Most runners train for a race with a goal pace in mind. Many will train for that goal pace by running it in varying distances and durations during their training.

Various authors, most recently and notably Matt Fitzgerald in 80/20 Running, advocate building a solid base of mostly easy running from which you can do a bit of tempo-specific running each week. This makes sense since your ability to run fast won’t matter much without the aerobic development to sustain a desired pace over your desired race distance.
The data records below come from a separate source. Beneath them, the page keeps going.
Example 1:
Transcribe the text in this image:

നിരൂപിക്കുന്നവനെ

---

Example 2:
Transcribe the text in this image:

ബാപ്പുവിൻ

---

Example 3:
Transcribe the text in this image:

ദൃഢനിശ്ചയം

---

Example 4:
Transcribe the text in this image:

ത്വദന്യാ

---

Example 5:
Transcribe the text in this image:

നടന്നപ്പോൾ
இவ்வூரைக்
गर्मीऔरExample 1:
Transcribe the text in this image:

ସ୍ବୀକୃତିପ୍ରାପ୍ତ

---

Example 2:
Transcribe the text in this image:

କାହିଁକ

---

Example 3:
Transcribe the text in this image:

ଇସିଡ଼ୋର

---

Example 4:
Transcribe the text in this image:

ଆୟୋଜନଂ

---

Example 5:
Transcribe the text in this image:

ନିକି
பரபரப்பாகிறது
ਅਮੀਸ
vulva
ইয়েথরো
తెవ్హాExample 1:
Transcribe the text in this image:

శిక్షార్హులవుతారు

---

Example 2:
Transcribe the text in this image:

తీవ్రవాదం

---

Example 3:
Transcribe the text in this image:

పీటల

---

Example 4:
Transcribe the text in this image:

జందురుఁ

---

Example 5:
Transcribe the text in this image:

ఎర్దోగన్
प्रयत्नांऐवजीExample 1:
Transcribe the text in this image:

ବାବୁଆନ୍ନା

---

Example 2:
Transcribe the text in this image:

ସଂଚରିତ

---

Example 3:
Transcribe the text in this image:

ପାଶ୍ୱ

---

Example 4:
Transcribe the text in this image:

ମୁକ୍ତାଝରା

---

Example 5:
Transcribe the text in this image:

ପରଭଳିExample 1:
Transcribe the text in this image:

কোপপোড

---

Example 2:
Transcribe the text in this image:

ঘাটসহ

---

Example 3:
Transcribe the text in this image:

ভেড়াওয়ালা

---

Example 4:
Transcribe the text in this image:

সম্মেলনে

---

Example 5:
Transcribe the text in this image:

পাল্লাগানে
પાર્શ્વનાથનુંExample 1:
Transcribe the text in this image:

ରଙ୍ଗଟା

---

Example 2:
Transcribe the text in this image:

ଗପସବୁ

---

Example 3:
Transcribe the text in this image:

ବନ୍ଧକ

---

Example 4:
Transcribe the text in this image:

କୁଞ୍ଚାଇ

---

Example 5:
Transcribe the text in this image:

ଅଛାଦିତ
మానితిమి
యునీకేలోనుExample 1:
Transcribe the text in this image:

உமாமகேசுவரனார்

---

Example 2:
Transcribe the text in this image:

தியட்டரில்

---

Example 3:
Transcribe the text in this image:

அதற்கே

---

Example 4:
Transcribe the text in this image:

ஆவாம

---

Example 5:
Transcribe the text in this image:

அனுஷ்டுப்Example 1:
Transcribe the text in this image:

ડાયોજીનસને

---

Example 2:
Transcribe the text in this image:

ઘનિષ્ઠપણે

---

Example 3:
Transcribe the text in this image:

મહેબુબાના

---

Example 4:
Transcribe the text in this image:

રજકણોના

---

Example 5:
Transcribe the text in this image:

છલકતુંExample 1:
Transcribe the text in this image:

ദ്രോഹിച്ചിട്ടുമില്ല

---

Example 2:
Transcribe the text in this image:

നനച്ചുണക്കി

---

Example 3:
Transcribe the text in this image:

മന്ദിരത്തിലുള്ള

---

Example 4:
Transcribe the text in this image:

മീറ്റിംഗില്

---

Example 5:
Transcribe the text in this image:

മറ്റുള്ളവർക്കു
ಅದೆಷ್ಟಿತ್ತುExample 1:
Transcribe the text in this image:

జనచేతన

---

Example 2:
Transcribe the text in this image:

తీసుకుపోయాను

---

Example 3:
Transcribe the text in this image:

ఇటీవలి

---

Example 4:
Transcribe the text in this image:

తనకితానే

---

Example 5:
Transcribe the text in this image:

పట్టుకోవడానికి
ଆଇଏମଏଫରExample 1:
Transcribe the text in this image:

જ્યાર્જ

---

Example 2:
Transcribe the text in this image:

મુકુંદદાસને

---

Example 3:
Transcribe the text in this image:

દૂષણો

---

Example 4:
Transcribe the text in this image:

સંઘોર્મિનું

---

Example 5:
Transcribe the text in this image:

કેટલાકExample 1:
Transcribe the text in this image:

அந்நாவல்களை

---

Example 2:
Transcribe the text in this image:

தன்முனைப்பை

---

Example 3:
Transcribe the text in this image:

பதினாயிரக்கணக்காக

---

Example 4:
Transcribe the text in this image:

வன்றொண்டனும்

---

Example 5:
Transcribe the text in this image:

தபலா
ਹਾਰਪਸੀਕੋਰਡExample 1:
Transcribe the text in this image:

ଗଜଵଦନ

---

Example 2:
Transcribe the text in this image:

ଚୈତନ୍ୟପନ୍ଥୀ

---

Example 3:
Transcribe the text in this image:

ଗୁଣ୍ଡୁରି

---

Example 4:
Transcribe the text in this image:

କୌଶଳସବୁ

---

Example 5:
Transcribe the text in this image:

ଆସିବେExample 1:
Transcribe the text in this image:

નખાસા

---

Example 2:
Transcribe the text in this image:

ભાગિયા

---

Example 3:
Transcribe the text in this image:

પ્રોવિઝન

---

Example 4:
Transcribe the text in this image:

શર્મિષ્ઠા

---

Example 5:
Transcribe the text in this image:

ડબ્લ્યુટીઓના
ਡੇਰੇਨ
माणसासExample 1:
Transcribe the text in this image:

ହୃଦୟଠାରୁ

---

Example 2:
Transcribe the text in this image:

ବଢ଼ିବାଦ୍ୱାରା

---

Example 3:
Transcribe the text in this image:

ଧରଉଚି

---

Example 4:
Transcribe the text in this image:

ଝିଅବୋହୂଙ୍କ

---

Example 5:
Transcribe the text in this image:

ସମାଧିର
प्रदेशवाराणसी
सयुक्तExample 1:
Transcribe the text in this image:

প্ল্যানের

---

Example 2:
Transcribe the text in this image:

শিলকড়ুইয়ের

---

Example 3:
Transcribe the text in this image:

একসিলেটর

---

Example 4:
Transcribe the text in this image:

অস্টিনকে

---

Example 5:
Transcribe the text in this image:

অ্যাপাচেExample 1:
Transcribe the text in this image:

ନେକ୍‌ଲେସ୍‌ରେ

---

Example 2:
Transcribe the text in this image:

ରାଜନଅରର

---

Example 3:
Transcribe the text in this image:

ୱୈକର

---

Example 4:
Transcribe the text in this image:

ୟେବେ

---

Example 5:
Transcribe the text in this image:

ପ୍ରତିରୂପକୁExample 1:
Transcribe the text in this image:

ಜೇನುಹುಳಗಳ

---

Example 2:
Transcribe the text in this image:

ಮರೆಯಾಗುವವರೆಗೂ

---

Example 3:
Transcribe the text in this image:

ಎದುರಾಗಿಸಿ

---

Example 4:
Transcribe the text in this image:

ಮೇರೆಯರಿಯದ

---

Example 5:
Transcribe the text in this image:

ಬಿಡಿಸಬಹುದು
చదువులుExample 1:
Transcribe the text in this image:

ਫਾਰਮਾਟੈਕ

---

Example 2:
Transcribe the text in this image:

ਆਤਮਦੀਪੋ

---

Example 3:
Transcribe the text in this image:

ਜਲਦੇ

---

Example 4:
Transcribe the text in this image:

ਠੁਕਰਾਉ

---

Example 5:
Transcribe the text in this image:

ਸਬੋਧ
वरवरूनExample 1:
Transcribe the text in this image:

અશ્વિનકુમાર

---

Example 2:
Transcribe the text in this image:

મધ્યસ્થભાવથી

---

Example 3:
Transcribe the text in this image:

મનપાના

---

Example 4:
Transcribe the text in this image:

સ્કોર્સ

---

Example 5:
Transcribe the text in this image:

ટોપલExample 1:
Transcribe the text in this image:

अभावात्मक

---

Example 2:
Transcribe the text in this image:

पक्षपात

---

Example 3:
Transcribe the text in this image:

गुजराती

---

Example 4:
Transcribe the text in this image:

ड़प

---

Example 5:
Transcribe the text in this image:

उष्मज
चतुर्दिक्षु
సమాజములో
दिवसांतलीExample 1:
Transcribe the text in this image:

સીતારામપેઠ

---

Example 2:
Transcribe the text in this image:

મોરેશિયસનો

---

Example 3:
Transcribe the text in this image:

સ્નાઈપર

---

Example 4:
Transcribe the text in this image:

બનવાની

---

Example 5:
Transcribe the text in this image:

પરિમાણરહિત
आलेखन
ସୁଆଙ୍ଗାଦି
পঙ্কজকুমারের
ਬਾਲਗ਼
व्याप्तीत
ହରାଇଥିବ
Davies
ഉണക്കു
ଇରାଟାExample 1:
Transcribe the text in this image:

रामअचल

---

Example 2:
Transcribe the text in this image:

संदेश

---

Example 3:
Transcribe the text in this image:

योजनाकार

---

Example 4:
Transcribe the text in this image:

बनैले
Jeff Gaudette of Runners Connect takes this a step farther. He actually posits that most runners already have the desired speed to run a goal pace, that what they lack and need to develop is the aerobic and neuromusucular fitness to sustain that pace for their desired race distance.

Gaudette has a good point. Whenever you are able, go outside and run as fast as you reasonably can (i.e. don’t hurt yourself). I imagine if your pace was measured you’d easily exceed your desired goal pace.

I also imagine you won’t be able to hold that fast-as-you-can pace for very long. Running at max speed, you’ll be winded and your muscles will be neurally screaming in seconds. I’ve done max speed reps for giggles a few times, and I find the longest I can reasonably go at that intensity is about 30-45 seconds.

When we do speedwork, we’re not really training ourselves to run faster. Most of us already can run pretty fast. What we’re training is the ability to hold a given speed over a desired distance, whether that distance is 400 meters, 5K, or a marathon. (Ultra distance runners by and large have other aerobic and endurance concerns during training aside from speed)

This is why many coaches say the goal of speedwork should be economy, i.e. refining your form and taking every step as efficiently as possible, so that when you run your races you’ve honed and improved the efficiency of every step.

I realize I’m digressing a bit. I mentioned easy pace for a reason. We focus a lot on speedwork, on our goal pace, while forgetting that every goal pace has a corresponding pace at other distances… as well as a corresponding regular and recovery run pace.